◆ Work instruction: Copy word for word the lines below, starting with the line that contains "key contributors to" and going on through the line that contains "rapid urbanization, expanding middle-class".
········
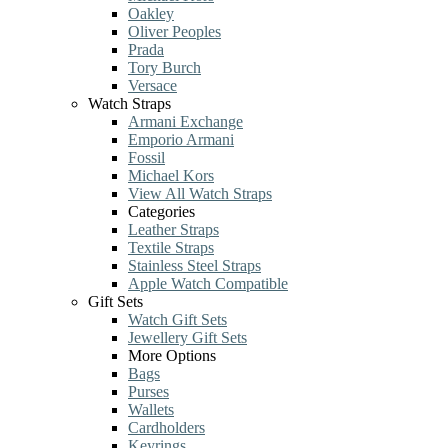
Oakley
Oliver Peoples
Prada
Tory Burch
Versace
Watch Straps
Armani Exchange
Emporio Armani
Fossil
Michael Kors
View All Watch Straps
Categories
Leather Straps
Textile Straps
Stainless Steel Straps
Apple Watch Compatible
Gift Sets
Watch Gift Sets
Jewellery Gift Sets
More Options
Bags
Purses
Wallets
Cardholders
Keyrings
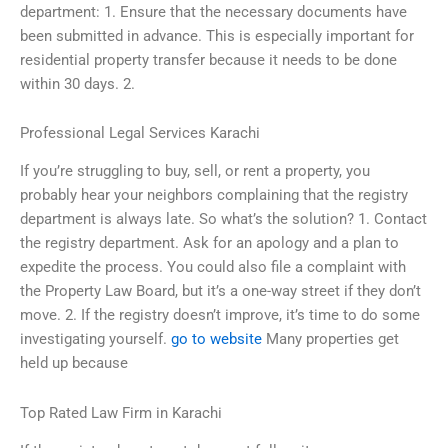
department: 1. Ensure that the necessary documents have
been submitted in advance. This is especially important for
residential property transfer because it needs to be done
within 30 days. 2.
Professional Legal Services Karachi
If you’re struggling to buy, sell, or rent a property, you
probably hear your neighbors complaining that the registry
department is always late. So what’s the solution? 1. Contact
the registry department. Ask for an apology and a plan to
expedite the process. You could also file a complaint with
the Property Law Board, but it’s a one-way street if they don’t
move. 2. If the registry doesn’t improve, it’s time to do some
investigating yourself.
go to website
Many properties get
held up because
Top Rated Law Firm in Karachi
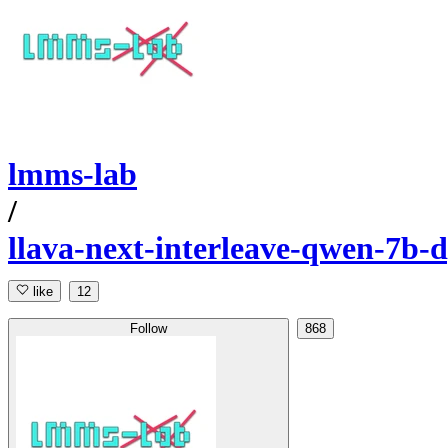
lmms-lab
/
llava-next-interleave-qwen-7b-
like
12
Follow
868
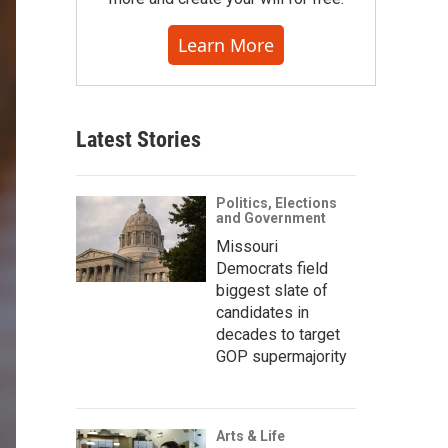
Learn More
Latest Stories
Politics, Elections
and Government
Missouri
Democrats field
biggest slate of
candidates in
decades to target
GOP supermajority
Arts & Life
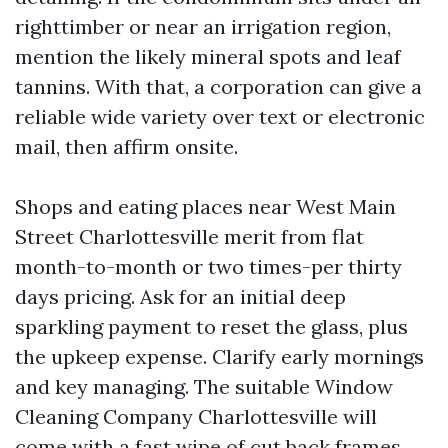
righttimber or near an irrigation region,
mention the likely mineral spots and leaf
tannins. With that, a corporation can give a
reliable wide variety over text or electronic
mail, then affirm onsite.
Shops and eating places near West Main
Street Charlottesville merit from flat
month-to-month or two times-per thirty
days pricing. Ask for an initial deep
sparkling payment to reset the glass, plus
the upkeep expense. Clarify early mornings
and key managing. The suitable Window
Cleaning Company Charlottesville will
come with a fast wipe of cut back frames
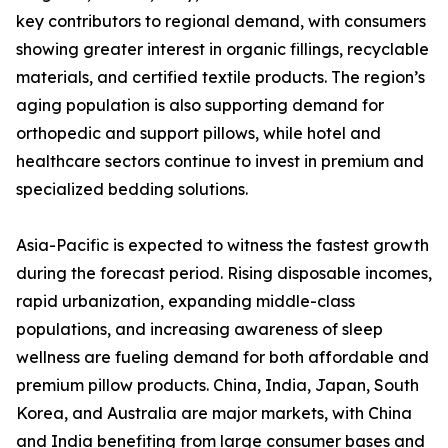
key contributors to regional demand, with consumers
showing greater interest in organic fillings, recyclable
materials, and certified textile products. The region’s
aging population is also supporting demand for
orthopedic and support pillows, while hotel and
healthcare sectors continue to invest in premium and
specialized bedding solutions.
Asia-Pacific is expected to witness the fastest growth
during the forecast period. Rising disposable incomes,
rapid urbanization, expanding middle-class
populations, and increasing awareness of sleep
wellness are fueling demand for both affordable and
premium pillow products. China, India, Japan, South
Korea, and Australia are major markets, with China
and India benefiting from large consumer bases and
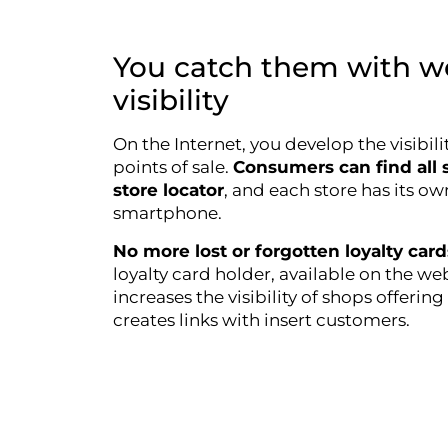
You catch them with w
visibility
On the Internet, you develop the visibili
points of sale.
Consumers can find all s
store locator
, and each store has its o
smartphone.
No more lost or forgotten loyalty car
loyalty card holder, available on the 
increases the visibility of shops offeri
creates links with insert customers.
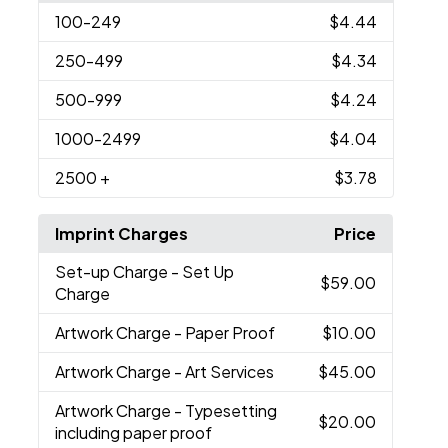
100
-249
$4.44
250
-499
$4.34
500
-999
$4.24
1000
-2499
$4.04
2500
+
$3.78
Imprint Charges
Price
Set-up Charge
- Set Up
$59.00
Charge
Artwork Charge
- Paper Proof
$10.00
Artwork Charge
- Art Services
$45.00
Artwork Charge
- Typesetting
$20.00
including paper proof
········
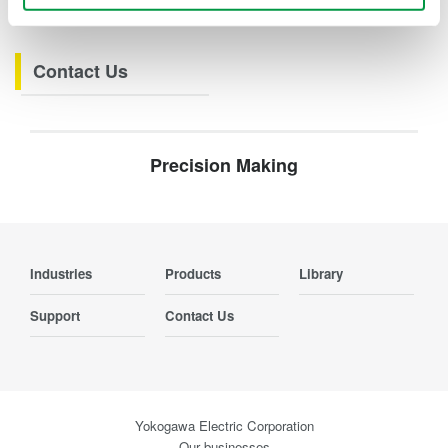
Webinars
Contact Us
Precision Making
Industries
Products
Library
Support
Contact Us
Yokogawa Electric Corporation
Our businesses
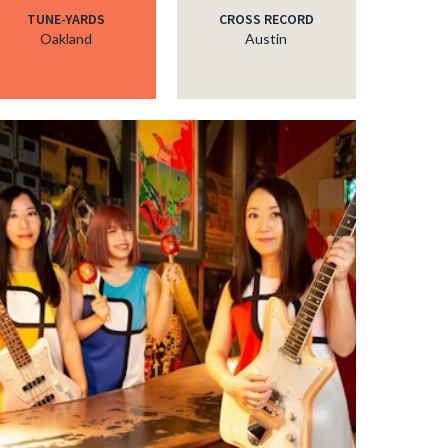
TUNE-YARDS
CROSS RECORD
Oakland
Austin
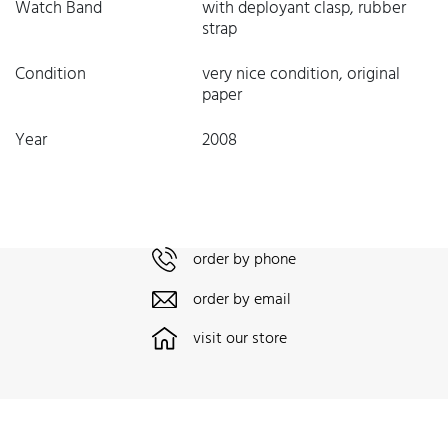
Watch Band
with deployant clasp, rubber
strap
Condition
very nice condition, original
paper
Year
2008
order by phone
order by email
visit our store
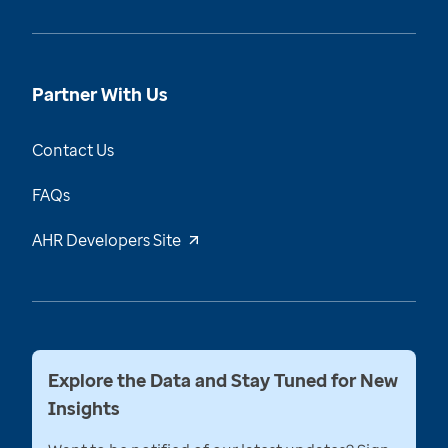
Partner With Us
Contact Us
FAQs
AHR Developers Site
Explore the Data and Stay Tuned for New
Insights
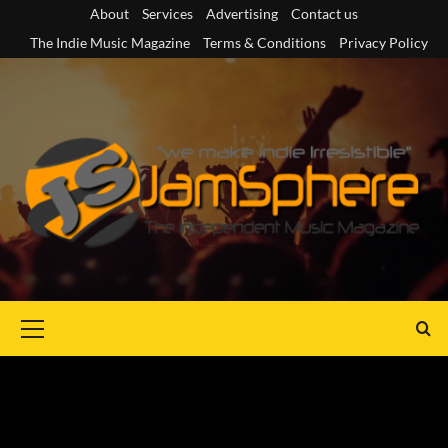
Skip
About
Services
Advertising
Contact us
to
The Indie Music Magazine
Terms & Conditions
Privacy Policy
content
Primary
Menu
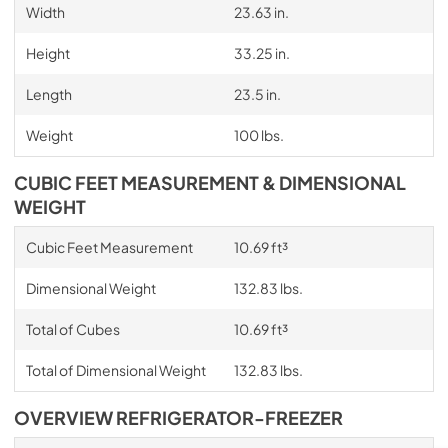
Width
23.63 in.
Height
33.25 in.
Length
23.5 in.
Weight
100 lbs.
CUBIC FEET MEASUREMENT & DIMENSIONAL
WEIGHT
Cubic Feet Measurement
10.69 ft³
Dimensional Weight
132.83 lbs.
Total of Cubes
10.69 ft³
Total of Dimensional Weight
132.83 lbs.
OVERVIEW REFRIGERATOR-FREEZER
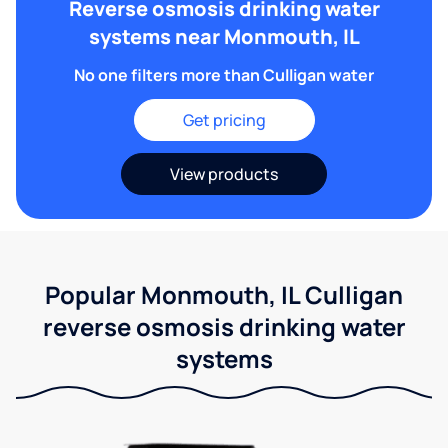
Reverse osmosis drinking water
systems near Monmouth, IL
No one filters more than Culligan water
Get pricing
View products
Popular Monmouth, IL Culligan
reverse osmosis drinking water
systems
········
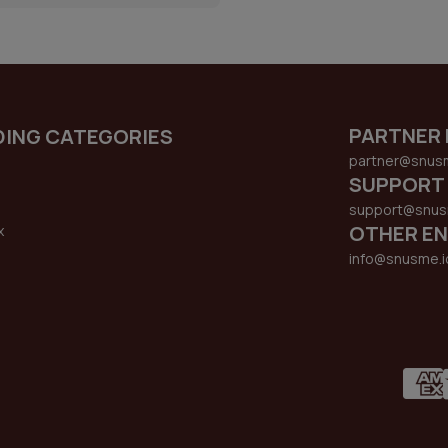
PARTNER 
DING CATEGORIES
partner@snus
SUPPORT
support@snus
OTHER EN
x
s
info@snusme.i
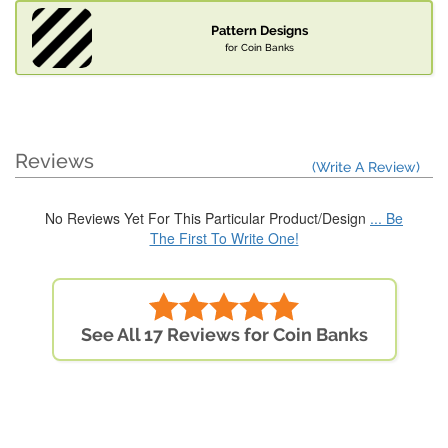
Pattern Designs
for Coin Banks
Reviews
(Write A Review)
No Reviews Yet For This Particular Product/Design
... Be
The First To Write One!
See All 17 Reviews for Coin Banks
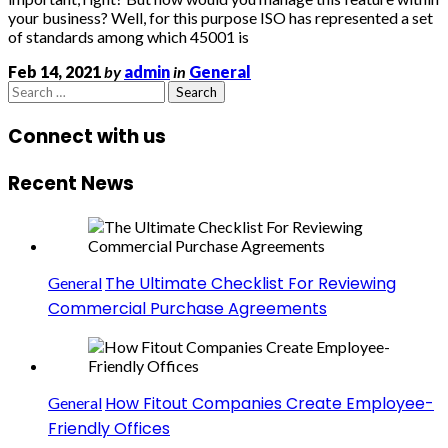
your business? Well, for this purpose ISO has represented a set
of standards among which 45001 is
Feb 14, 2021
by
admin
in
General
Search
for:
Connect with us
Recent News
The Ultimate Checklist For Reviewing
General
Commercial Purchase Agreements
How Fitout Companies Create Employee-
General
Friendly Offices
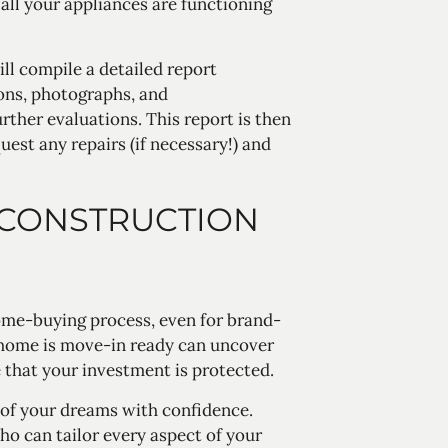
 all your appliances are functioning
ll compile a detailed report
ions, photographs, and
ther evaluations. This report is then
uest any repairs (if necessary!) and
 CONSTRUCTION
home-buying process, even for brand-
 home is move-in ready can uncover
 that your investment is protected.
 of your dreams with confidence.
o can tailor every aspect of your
········
◆ Answer for this exercise:
key contributors to regional demand, with consumers
showing greater interest in organic fillings, recyclable
materials, and certified textile products. The region’s
aging population is also supporting demand for
orthopedic and support pillows, while hotel and
healthcare sectors continue to invest in premium and
specialized bedding solutions.
Asia-Pacific is expected to witness the fastest growth
during the forecast period. Rising disposable incomes,
rapid urbanization, expanding middle-class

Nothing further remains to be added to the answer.